Additionally, this study focused on the roles of melatonin receptors including MT1 and MT2 in the setting of cardiac I/R. The differing chemical characteristics in MT1 and MT2, including molecular structure, pharmacological characteristics, and chromosomal sites have been well described in previous studies [11], [52]. These differences might underlie their specific roles in cardioprotection during cardiac I/R. Therefore, Luzindole, a nonselective ligand with an affinity 15- to 25-times higher for the MT2 [53], and 4-PPDOT , a selective MT2 ligand with a greater affinity 300- to 1,500-fold higher for this receptor [53] were used in this study. Our results from both in vivo and in vitro studies clearly demonstrated that the beneficial effects of melatonin in reducing LV dysfunction and infarct size were dependent upon the activation of MT2, but not MT1. These findings are consistent with a previous report by Han and colleagues [11]. In addition, our present study clarified that the activation of MT2 is essential for melatonin-mediated antiarrhythmic effects, and improved both mitochondrial function and mitochondrial dynamics. Furthermore, our results demonstrated that excessive autophagy and mitophagy were not affected by melatonin membrane receptors. These findings suggest a novel role of melatonin membrane receptor-independent effects on the reduction of excessive autophagy and mitophagy in the heart during cardiac I/R injury. This is supported by a previous study that demonstrated that the expression of the retinoid-related orphan receptors (RORs) which is located on the nuclear membrane was involved in the pathogenesis of cardiac I/R [54]. Taking note of the findings of previous studies, we postulated that melatonin modulated autophagy and mitophagy acted through the activation of RORα. However, our current study has a limitation with regard to this fact and we could not further our investigation at this point as specific RORα blockers or siRNA are not commercially available for use in rats. A summary of the proposed mechanism exerted by melatonin is illustrated in Supplementary Fig. 4.

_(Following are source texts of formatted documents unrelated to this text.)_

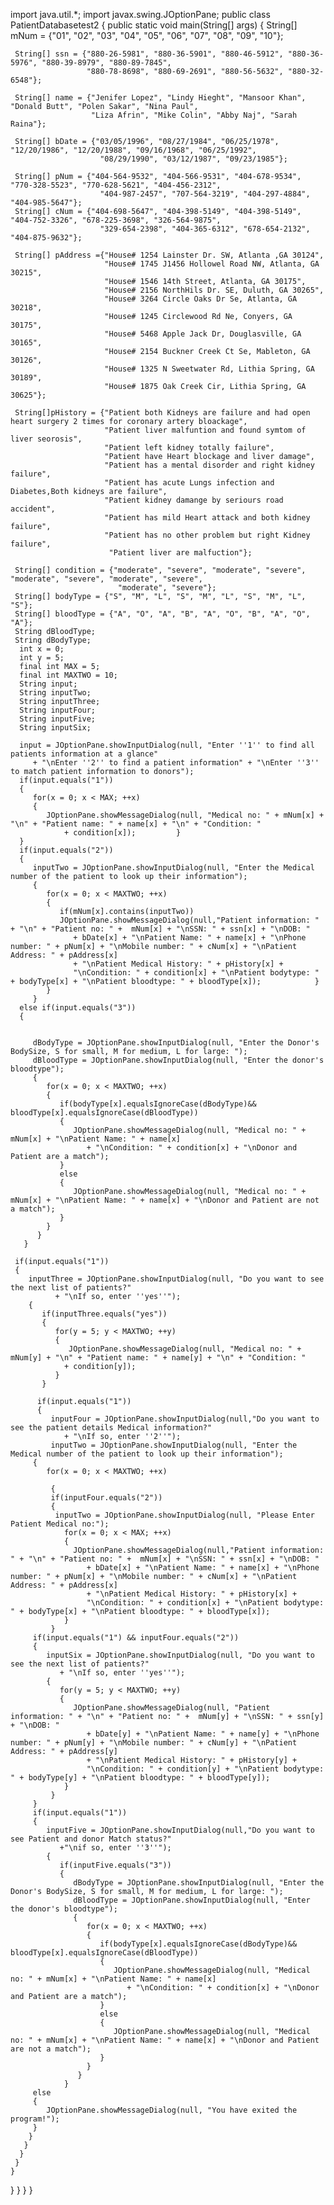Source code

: import java.util.*;
import javax.swing.JOptionPane;
public class PatientDatabasetest2
{
   public static void main(String[] args)
   {
     String[] mNum = {"01", "02", "03", "04", "05", "06", "07", "08", "09", "10"};
     
     String[] ssn = {"880-26-5981", "880-36-5901", "880-46-5912", "880-36-5976", "880-39-8979", "880-89-7845", 
                     "880-78-8698", "880-69-2691", "880-56-5632", "880-32-6548"};
                     
     String[] name = {"Jenifer Lopez", "Lindy Hieght", "Mansoor Khan", "Donald Butt", "Polen Sakar", "Nina Paul",
                      "Liza Afrin", "Mike Colin", "Abby Naj", "Sarah Raina"};
                      
     String[] bDate = {"03/05/1996", "08/27/1984", "06/25/1978", "12/20/1986", "12/20/1988", "09/16/1968", "06/25/1992",
                        "08/29/1990", "03/12/1987", "09/23/1985"}; 
     
     String[] pNum = {"404-564-9532", "404-566-9531", "404-678-9534", "770-328-5523", "770-628-5621", "404-456-2312", 
                        "404-987-2457", "707-564-3219", "404-297-4884", "404-985-5647"};
     String[] cNum = {"404-698-5647", "404-398-5149", "404-398-5149", "404-752-3326", "678-225-3698", "326-564-9875",
                        "329-654-2398", "404-365-6312", "678-654-2132", "404-875-9632"};
       
     String[] pAddress ={"House# 1254 Lainster Dr. SW, Atlanta ,GA 30124",
                         "House# 1745 J1456 Hollowel Road NW, Atlanta, GA 30215",
                         "House# 1546 14th Street, Atlanta, GA 30175",
                         "House# 2156 NorthHils Dr. SE, Duluth, GA 30265",
                         "House# 3264 Circle Oaks Dr Se, Atlanta, GA 30218",
                         "House# 1245 Circlewood Rd Ne, Conyers, GA 30175",
                         "House# 5468 Apple Jack Dr, Douglasville, GA 30165",
                         "House# 2154 Buckner Creek Ct Se, Mableton, GA 30126",
                         "House# 1325 N Sweetwater Rd, Lithia Spring, GA 30189",
                         "House# 1875 Oak Creek Cir, Lithia Spring, GA 30625"};
         
     String[]pHistory = {"Patient both Kidneys are failure and had open heart surgery 2 times for coronary artery bloackage",
                         "Patient liver malfuntion and found symtom of liver seorosis",
                         "Patient left kidney totally failure",
                         "Patient have Heart blockage and liver damage",
                         "Patient has a mental disorder and right kidney failure",
                         "Patient has acute Lungs infection and Diabetes,Both kidneys are failure",
                         "Patient kidney damange by seriours road accident",
                         "Patient has mild Heart attack and both kidney failure",
                         "Patient has no other problem but right Kidney failure",
                          "Patient liver are malfuction"};
                        
     String[] condition = {"moderate", "severe", "moderate", "severe", "moderate", "severe", "moderate", "severe",
                            "moderate", "severe"};
     String[] bodyType = {"S", "M", "L", "S", "M", "L", "S", "M", "L", "S"};
     String[] bloodType = {"A", "O", "A", "B", "A", "O", "B", "A", "O", "A"};
     String dBloodType;
     String dBodyType; 
      int x = 0;
      int y = 5;
      final int MAX = 5;
      final int MAXTWO = 10;
      String input;
      String inputTwo;
      String inputThree;
      String inputFour;
      String inputFive;
      String inputSix;  
     
      input = JOptionPane.showInputDialog(null, "Enter ''1'' to find all patients information at a glance" 
         + "\nEnter ''2'' to find a patient information" + "\nEnter ''3'' to match patient information to donors");
      if(input.equals("1"))
      {
         for(x = 0; x < MAX; ++x)
         {
            JOptionPane.showMessageDialog(null, "Medical no: " + mNum[x] + "\n" + "Patient name: " + name[x] + "\n" + "Condition: "
                + condition[x]);         }
      }
      if(input.equals("2"))
      {
         inputTwo = JOptionPane.showInputDialog(null, "Enter the Medical number of the patient to look up their information");
         {
            for(x = 0; x < MAXTWO; ++x)
            {
               if(mNum[x].contains(inputTwo))
               JOptionPane.showMessageDialog(null,"Patient information: " + "\n" + "Patient no: " +  mNum[x] + "\nSSN: " + ssn[x] + "\nDOB: "
                  + bDate[x] + "\nPatient Name: " + name[x] + "\nPhone number: " + pNum[x] + "\nMobile number: " + cNum[x] + "\nPatient Address: " + pAddress[x]  
                  + "\nPatient Medical History: " + pHistory[x] +
                  "\nCondition: " + condition[x] + "\nPatient bodytype: " + bodyType[x] + "\nPatient bloodtype: " + bloodType[x]);            }
            }
         }
      else if(input.equals("3"))
      {
     
     
         dBodyType = JOptionPane.showInputDialog(null, "Enter the Donor's BodySize, S for small, M for medium, L for large: ");
         dBloodType = JOptionPane.showInputDialog(null, "Enter the donor's bloodtype");
         {
            for(x = 0; x < MAXTWO; ++x)
            {
               if(bodyType[x].equalsIgnoreCase(dBodyType)&& bloodType[x].equalsIgnoreCase(dBloodType))
               {
                  JOptionPane.showMessageDialog(null, "Medical no: " + mNum[x] + "\nPatient Name: " + name[x] 
                     + "\nCondition: " + condition[x] + "\nDonor and Patient are a match");
               }
               else
               {
                  JOptionPane.showMessageDialog(null, "Medical no: " + mNum[x] + "\nPatient Name: " + name[x] + "\nDonor and Patient are not a match");
               }
            }
          } 
       }                              
  
     if(input.equals("1"))
     {
        inputThree = JOptionPane.showInputDialog(null, "Do you want to see the next list of patients?"
              + "\nIf so, enter ''yes''");
        {
           if(inputThree.equals("yes"))
           {
              for(y = 5; y < MAXTWO; ++y)
              {
                 JOptionPane.showMessageDialog(null, "Medical no: " + mNum[y] + "\n" + "Patient name: " + name[y] + "\n" + "Condition: "
                + condition[y]);
              }
           } 
           
          if(input.equals("1"))
          {
             inputFour = JOptionPane.showInputDialog(null,"Do you want to see the patient details Medical information?"
                + "\nIf so, enter ''2''");
             inputTwo = JOptionPane.showInputDialog(null, "Enter the Medical number of the patient to look up their information");
         {
            for(x = 0; x < MAXTWO; ++x)
       
             {
             if(inputFour.equals("2"))
             {
              inputTwo = JOptionPane.showInputDialog(null, "Please Enter Patient Medical no:");
                for(x = 0; x < MAX; ++x)
                {
                  JOptionPane.showMessageDialog(null,"Patient information: " + "\n" + "Patient no: " +  mNum[x] + "\nSSN: " + ssn[x] + "\nDOB: "
                     + bDate[x] + "\nPatient Name: " + name[x] + "\nPhone number: " + pNum[x] + "\nMobile number: " + cNum[x] + "\nPatient Address: " + pAddress[x] 
                     + "\nPatient Medical History: " + pHistory[x] +
                     "\nCondition: " + condition[x] + "\nPatient bodytype: " + bodyType[x] + "\nPatient bloodtype: " + bloodType[x]);
                }
             }
         if(input.equals("1") && inputFour.equals("2"))
         {
            inputSix = JOptionPane.showInputDialog(null, "Do you want to see the next list of patients?"
               + "\nIf so, enter ''yes''");
            {
               for(y = 5; y < MAXTWO; ++y)
               {
                  JOptionPane.showMessageDialog(null, "Patient information: " + "\n" + "Patient no: " +  mNum[y] + "\nSSN: " + ssn[y] + "\nDOB: "
                     + bDate[y] + "\nPatient Name: " + name[y] + "\nPhone number: " + pNum[y] + "\nMobile number: " + cNum[y] + "\nPatient Address: " + pAddress[y] 
                     + "\nPatient Medical History: " + pHistory[y] +
                     "\nCondition: " + condition[y] + "\nPatient bodytype: " + bodyType[y] + "\nPatient bloodtype: " + bloodType[y]);
                }
             }
         }
         if(input.equals("1"))
         {
            inputFive = JOptionPane.showInputDialog(null,"Do you want to see Patient and donor Match status?"
               +"\nif so, enter ''3''");
            {
               if(inputFive.equals("3"))
               {
                  dBodyType = JOptionPane.showInputDialog(null, "Enter the Donor's BodySize, S for small, M for medium, L for large: ");
                  dBloodType = JOptionPane.showInputDialog(null, "Enter the donor's bloodtype");
                  {
                     for(x = 0; x < MAXTWO; ++x)
                     {
                        if(bodyType[x].equalsIgnoreCase(dBodyType)&& bloodType[x].equalsIgnoreCase(dBloodType))
                        {
                           JOptionPane.showMessageDialog(null, "Medical no: " + mNum[x] + "\nPatient Name: " + name[x] 
                              + "\nCondition: " + condition[x] + "\nDonor and Patient are a match");
                        }
                        else
                        {
                           JOptionPane.showMessageDialog(null, "Medical no: " + mNum[x] + "\nPatient Name: " + name[x] + "\nDonor and Patient are not a match");
                        }
                     } 
                   }
                }
         else
         {
            JOptionPane.showMessageDialog(null, "You have exited the program!");
         }
        }
       }
      }   
     }
    }
   }
  }
}
}
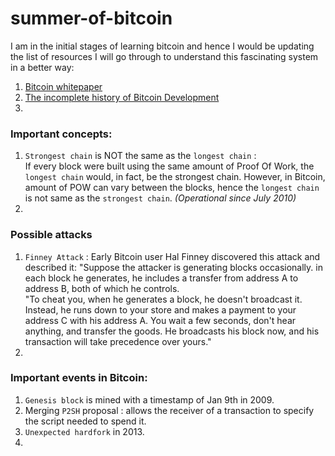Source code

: # summer-of-bitcoin

I am in the initial stages of learning bitcoin and hence I would be updating the list of resources I will go through to understand this fascinating system in a better way:
1. [Bitcoin whitepaper](https://bitcoin.org/bitcoin.pdf)
2. [The incomplete history of Bitcoin Development](https://b10c.me/blog/004-the-incomplete-history-of-bitcoin-development/)
3.




### Important concepts:

1. `Strongest chain` is NOT the same as the `longest chain` : <br> 
If every block were built using the same amount of Proof Of Work, the `longest chain` would, in fact, be the strongest chain. However, in Bitcoin, amount of POW can vary between the blocks, hence the `longest chain` is not same as the `strongest chain`. _(Operational since July 2010)_
2.




### Possible attacks
1. `Finney Attack` :  Early Bitcoin user Hal Finney discovered this attack and described it: "Suppose the attacker is generating blocks occasionally. in each block he generates, he includes a transfer from address A to address B, both of which he controls.<br>
"To cheat you, when he generates a block, he doesn't broadcast it. Instead, he runs down to your store and makes a payment to your address C with his address A. You wait a few seconds, don't hear anything, and transfer the goods. He broadcasts his block now, and his transaction will take precedence over yours."
2.


### Important events in Bitcoin:
1. `Genesis block` is mined with a timestamp of Jan 9th in 2009.
2. Merging `P2SH` proposal : allows the receiver of a transaction to specify the script needed to spend it.
3. `Unexpected hardfork` in 2013.
4.  
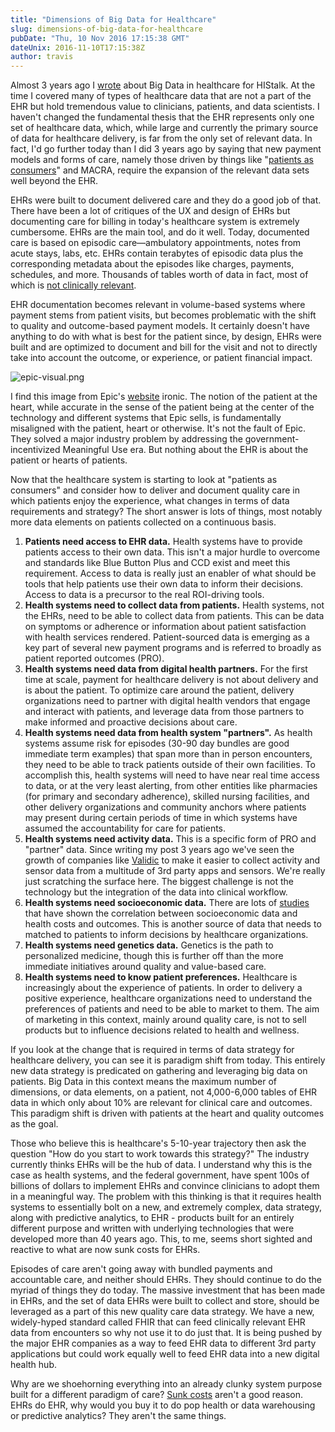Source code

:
 ```yaml
---
title: "Dimensions of Big Data for Healthcare"
slug: dimensions-of-big-data-for-healthcare
pubDate: "Thu, 10 Nov 2016 17:15:38 GMT"
dateUnix: 2016-11-10T17:15:38Z
author: travis
---
```


Almost 3 years ago I [wrote][1] about Big Data in healthcare for HIStalk. At the time I covered many of types of healthcare data that are not a part of the EHR but hold tremendous value to clinicians, patients, and data scientists. I haven't changed the fundamental thesis that the EHR represents only one set of healthcare data, which, while large and currently the primary source of data for healthcare delivery, is far from the only set of relevant data. In fact, I'd go further today than I did 3 years ago by saying that new payment models and forms of care, namely those driven by things like "[patients as consumers][2]" and MACRA, require the expansion of the relevant data sets well beyond the EHR.

EHRs were built to document delivered care and they do a good job of that. There have been a lot of critiques of the UX and design of EHRs but documenting care for billing in today's healthcare system is extremely cumbersome. EHRs are the main tool, and do it well. Today, documented care is based on episodic care—ambulatory appointments, notes from acute stays, labs, etc. EHRs contain terabytes of episodic data plus the corresponding metadata about the episodes like charges, payments, schedules, and more. Thousands of tables worth of data in fact, most of which is [not clinically relevant][3].

EHR documentation becomes relevant in volume-based systems where payment stems from patient visits, but becomes problematic with the shift to quality and outcome-based payment models. It certainly doesn't have anything to do with what is best for the patient since, by design, EHRs were built and are optimized to document and bill for the visit and not to directly take into account the outcome, or experience, or patient financial impact.

![epic-visual.png][4]

I find this image from Epic's [website][5] ironic. The notion of the patient at the heart, while accurate in the sense of the patient being at the center of the technology and different systems that Epic sells, is fundamentally misaligned with the patient, heart or otherwise. It's not the fault of Epic. They solved a major industry problem by addressing the government-incentivized Meaningful Use era. But nothing about the EHR is about the patient or hearts of patients.

Now that the healthcare system is starting to look at "patients as consumers" and consider how to deliver and document quality care in which patients enjoy the experience, what changes in terms of data requirements and strategy? The short answer is lots of things, most notably more data elements on patients collected on a continuous basis. 

1. **Patients need access to EHR data.** Health systems have to provide patients access to their own data. This isn't a major hurdle to overcome and standards like Blue Button Plus and CCD exist and meet this requirement. Access to data is really just an enabler of what should be tools that help patients use their own data to inform their decisions. Access to data is a precursor to the real ROI-driving tools.
2. **Health systems need to collect data from patients.** Health systems, not the EHRs, need to be able to collect data from patients. This can be data on symptoms or adherence or information about patient satisfaction with health services rendered. Patient-sourced data is emerging as a key part of several new payment programs and is referred to broadly as patient reported outcomes (PRO).
3. **Health systems need data from digital health partners.** For the first time at scale, payment for healthcare delivery is not about delivery and is about the patient. To optimize care around the patient, delivery organizations need to partner with digital health vendors that engage and interact with patients, and leverage data from those partners to make informed and proactive decisions about care.
4. **Health systems need data from health system "partners".** As health systems assume risk for episodes (30-90 day bundles are good immediate term examples) that span more than in person encounters, they need to be able to track patients outside of their own facilities. To accomplish this, health systems will need to have near real time access to data, or at the very least alerting, from other entities like pharmacies (for primary and secondary adherence), skilled nursing facilities, and other delivery organizations and community anchors where patients may present during certain periods of time in which systems have assumed the accountability for care for patients.
5. **Health systems need activity data.** This is a specific form of PRO and "partner" data. Since writing my post 3 years ago we've seen the growth of companies like [Validic][6] to make it easier to collect activity and sensor data from a multitude of 3rd party apps and sensors. We're really just scratching the surface here. The biggest challenge is not the technology but the integration of the data into clinical workflow.
6. **Health systems need socioeconomic data.** There are lots of [studies][7] that have shown the correlation between socioeconomic data and health costs and outcomes. This is another source of data that needs to matched to patients to inform decisions by healthcare organizations.
7. **Health systems need genetics data.** Genetics is the path to personalized medicine, though this is further off than the more immediate initiatives around quality and value-based care.
8. **Health systems need to know patient preferences.** Healthcare is increasingly about the experience of patients. In order to delivery a positive experience, healthcare organizations need to understand the preferences of patients and need to be able to market to them. The aim of marketing in this context, mainly around quality care, is not to sell products but to influence decisions related to health and wellness.

If you look at the change that is required in terms of data strategy for healthcare delivery, you can see it is paradigm shift from today. This entirely new data strategy is predicated on gathering and leveraging big data on patients. Big Data in this context means the maximum number of dimensions, or data elements, on a patient, not 4,000-6,000 tables of EHR data in which only about 10% are relevant for clinical care and outcomes. This paradigm shift is driven with patients at the heart and quality outcomes as the goal.

Those who believe this is healthcare's 5-10-year trajectory then ask the question "How do you start to work towards this strategy?" The industry currently thinks EHRs will be the hub of data. I understand why this is the case as health systems, and the federal government, have spent 100s of billions of dollars to implement EHRs and convince clinicians to adopt them in a meaningful way. The problem with this thinking is that it requires health systems to essentially bolt on a new, and extremely complex, data strategy, along with predictive analytics, to EHR - products built for an entirely different purpose and written with underlying technologies that were developed more than 40 years ago. This, to me, seems short sighted and reactive to what are now sunk costs for EHRs.

Episodes of care aren't going away with bundled payments and accountable care, and neither should EHRs. They should continue to do the myriad of things they do today. The massive investment that has been made in EHRs, and the set of data EHRs were built to collect and store, should be leveraged as a part of this new quality care data strategy. We have a new, widely-hyped standard called FHIR that can feed clinically relevant EHR data from encounters so why not use it to do just that. It is being pushed by the major EHR companies as a way to feed EHR data to different 3rd party applications but could work equally well to feed EHR data into a new digital health hub.

Why are we shoehorning everything into an already clunky system purpose built for a different paradigm of care? [Sunk costs][8] aren't a good reason. EHRs do EHR, why would you buy it to do pop health or data warehousing or predictive analytics? They aren't the same things. 

[1]: http://histalkmobile.com/big-data-on-patients/
[2]: http://www.mckinsey.com/industries/healthcare-systems-and-services/how-we-help-clients/understanding-the-consumer
[3]: https://www.healthcatalyst.com/big-data-in-healthcare-made-simple
[4]: http://content.catalyze.io/hs-fs/hubfs/epic-visual.png?t=1485819661317&width=640&name=epic-visual.png
[5]: https://epic.com
[6]: https://www.validic.com
[7]: https://www.ncbi.nlm.nih.gov/books/NBK43780/
[8]: http://www.investopedia.com/ask/answers/042115/why-should-sunk-costs-be-ignored-future-decision-making.asp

In summary, our study provides clear novel evidence for the first time that the administration of melatonin at different time points including pretreatment, during ischemia, and at the onset of reperfusion exerts cardioprotective effects against cardiac I/R injury in rats. In addition, we have shown that MT2 activation improved cardiac mitochondrial function and dynamics, and decreased ventricular arrhythmias and infarct size, resulting in attenuated LV dysfunction. However, melatonin reduced excessive autophagy and mitophagy in a melatonin membrane receptor-independent manner. These findings provide important data for the transference of melatonin treatment into future clinical use.

Declaration of Competing Interest

The authors declare that they have no known competing financial interests or personal relationships that could have appeared to influence the work reported in this paper.